Ana arı larvaları aynı erkek arı larvaları su (%65-75), proteinler (%9-12), karbonhidratlar (% 6-12), yağ asitleri ve lipitler (% 3.5-8) K, Na, Ca, Mg mineralleri (% 1-1.5), amino asitler (treonin, lösin, izolösin, metionin) içermektedir. Ana arı larvaları, oldukça değerli besin madde komponentleri barındırmaları nedeniyle vücuda enerji verme, hücre yenileme, üreme fizyolojisini düzenleme, nörodejeneratif rahatsızlıkların tedavisi gibi çeşitli sağlık problemlerinin çözümünde tıbbi tedaviyi tamamlayıcı rol üstlenmektedir.
Ana arı larvaları menopoz dönemindeki uykusuzluk, stres, bunalma gibi etkileri oldukça azaltmaktadır. Östrojen hormonunu dengeleyen özelliğe sahiptir
Arı larvaları yüksek miktarda su içeren ürünlerdir. Hasat edildikten sonra doğrudan derin dondurucuya girmediği takdirde hemen bozulurlar. Çok uzun yıllardır Asya, Orta ve Güney Afrika, Tayland, Çin gibi ülkelerde ham halde tüketilmektedir. Fakat bu şekilde tüketmek ve saklamak zordur. Bunun için bu ürünlerin liyofilize edilmesi yani dondurarak kurutulması gerekmektedir. Bu şekilde besin değerleri korunarak içlerindeki su alınmış olur.

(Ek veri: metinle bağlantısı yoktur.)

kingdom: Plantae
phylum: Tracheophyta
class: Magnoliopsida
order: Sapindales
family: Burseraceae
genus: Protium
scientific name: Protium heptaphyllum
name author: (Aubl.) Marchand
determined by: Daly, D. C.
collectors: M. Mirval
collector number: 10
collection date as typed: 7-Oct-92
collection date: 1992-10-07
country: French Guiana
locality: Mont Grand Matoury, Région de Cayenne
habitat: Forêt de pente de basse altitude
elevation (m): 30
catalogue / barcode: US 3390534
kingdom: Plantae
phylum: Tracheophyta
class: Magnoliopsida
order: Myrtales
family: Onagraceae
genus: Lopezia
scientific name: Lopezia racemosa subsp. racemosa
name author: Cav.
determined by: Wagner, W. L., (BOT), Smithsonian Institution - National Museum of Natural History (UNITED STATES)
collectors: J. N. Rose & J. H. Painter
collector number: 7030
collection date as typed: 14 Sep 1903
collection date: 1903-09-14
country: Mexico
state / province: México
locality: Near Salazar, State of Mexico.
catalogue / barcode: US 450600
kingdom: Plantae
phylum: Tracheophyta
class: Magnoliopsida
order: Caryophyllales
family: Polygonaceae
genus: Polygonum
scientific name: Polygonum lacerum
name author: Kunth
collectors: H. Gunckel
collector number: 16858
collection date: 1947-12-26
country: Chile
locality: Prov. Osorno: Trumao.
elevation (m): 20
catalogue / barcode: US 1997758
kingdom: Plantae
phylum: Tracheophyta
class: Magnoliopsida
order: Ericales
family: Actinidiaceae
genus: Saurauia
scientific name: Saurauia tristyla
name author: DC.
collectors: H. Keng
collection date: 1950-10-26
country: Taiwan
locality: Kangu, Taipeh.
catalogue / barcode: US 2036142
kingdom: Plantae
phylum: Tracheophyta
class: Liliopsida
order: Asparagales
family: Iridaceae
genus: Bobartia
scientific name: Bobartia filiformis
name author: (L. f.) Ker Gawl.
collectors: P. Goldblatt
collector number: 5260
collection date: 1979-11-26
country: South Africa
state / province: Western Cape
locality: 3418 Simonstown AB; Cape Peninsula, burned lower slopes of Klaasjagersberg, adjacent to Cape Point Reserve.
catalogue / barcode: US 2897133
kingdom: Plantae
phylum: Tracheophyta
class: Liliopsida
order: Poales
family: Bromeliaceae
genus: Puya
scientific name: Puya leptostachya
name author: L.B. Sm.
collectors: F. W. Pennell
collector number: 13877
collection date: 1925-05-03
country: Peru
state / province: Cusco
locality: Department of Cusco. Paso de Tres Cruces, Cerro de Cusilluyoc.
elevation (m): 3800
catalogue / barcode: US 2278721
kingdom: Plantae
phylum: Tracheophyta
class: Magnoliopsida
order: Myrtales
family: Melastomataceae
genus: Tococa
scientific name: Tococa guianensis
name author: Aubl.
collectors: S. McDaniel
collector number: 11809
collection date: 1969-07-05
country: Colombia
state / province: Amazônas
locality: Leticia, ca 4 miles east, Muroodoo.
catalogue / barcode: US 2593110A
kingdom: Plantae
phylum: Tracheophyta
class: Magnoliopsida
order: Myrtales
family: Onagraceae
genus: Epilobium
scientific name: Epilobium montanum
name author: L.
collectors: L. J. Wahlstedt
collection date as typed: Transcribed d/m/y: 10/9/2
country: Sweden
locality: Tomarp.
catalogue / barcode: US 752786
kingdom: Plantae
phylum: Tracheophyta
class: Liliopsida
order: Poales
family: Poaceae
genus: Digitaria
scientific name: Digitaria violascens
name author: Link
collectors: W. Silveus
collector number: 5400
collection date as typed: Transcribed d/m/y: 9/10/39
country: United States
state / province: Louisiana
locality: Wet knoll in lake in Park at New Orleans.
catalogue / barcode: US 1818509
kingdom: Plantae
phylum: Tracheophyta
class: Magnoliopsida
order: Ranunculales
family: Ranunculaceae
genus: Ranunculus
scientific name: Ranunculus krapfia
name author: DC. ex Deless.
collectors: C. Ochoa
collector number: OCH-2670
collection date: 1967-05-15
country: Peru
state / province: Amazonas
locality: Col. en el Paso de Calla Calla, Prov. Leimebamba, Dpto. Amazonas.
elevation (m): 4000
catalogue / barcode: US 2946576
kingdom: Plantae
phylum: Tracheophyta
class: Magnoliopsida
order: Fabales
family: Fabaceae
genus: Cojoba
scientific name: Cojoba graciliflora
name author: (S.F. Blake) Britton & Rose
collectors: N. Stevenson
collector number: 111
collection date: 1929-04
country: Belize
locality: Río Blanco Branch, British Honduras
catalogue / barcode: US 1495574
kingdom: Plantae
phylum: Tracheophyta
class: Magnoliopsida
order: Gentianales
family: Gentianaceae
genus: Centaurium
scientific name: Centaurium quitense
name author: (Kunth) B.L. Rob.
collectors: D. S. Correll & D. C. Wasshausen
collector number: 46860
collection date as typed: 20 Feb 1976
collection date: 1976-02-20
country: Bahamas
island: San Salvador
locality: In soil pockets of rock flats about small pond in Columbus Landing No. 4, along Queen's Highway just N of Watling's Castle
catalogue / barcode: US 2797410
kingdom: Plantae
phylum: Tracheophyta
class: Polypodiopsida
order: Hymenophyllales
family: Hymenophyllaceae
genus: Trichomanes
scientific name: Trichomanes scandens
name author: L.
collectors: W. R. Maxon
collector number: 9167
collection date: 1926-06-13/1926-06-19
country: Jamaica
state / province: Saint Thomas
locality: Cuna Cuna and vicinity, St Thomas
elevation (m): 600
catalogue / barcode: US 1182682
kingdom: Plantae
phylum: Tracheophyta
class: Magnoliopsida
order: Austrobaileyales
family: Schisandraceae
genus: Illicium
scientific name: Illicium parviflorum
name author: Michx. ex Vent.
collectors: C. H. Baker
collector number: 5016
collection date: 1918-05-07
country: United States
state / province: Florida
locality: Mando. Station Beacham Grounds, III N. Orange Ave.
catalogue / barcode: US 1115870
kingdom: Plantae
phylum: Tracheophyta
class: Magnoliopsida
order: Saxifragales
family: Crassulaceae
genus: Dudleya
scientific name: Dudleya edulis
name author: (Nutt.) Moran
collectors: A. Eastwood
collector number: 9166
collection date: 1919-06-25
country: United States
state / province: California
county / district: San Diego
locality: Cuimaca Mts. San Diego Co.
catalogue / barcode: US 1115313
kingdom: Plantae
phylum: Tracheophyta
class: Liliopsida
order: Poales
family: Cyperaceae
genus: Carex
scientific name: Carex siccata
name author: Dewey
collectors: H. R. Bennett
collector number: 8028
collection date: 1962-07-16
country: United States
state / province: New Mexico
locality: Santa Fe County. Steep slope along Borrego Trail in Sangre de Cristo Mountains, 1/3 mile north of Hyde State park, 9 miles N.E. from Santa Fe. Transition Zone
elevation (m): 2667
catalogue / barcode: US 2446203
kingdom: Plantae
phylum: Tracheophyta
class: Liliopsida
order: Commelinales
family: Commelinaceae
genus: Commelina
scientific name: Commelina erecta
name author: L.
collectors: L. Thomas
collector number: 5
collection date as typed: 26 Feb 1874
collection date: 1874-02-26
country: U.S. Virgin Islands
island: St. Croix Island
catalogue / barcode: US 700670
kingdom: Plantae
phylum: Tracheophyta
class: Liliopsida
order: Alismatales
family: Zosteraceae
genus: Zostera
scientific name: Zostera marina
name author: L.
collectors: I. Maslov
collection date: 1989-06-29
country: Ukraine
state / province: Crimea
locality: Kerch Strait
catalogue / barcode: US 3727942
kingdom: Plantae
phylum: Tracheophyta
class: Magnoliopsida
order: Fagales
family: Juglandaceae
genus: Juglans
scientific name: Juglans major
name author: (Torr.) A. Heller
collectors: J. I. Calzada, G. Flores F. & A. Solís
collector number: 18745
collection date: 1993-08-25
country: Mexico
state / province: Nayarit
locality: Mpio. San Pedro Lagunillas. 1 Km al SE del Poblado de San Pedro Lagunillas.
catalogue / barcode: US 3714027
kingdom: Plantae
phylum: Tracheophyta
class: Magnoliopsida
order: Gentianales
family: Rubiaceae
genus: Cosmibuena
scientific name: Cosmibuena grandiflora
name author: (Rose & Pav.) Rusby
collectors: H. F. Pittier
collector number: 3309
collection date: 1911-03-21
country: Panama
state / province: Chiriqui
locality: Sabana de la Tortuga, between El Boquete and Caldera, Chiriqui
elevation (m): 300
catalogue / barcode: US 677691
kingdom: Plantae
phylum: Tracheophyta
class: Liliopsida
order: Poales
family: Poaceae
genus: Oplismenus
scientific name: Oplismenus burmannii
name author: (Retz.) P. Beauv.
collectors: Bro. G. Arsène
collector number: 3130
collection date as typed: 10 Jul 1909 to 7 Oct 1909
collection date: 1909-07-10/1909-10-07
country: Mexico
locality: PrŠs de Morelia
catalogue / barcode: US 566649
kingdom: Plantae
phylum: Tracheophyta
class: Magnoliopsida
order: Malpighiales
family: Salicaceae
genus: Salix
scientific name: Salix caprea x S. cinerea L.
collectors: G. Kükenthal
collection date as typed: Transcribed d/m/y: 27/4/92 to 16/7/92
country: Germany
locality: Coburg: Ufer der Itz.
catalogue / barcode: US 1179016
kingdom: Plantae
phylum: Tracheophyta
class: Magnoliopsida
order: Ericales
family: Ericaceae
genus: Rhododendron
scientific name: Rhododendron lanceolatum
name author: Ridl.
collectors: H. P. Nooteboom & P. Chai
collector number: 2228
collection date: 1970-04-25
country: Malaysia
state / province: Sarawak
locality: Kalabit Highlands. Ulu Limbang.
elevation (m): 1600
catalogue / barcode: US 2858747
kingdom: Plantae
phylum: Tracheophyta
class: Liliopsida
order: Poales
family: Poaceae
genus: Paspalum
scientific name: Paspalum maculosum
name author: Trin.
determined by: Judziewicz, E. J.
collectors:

Bu zamana kadar ülkemizde bu arı ürünlerini liyofilize edecek bir makine bulunmamaktaydı. Apilarnil üzerine yıllardır çalışmalar yapan bir üniversite hocası sayesinde bu makineyi geliştirdik ve arı ürünlerini liyofilize etmeyi başardık. Bu şekilde bu değerlendirilmeyen arı ürünleri tüketilebilir ve saklanabilir hale geldi.
İnsan sağlığının korunması ve hastalıkların tedavisinde destek sağlaması amacıyla bu doğal ürünlerin kaliteli ve sürdürülebilir arıcılık içerisinde üretilebilmesi, apiterapötik etkilerinin klinik bilimsel araştırmalarla belirlenerek kullanımının yaygınlaştırılması gereklidir. Ana ve erkek arı larvası üretimi, arıcıların bal dışında yeni arı ürünleri üretimine yönelerek, üretim döneminde oluşabilecek riski azaltmasına ve düzenli yüksek gelir elde etmesine olanak sağlayacaktır.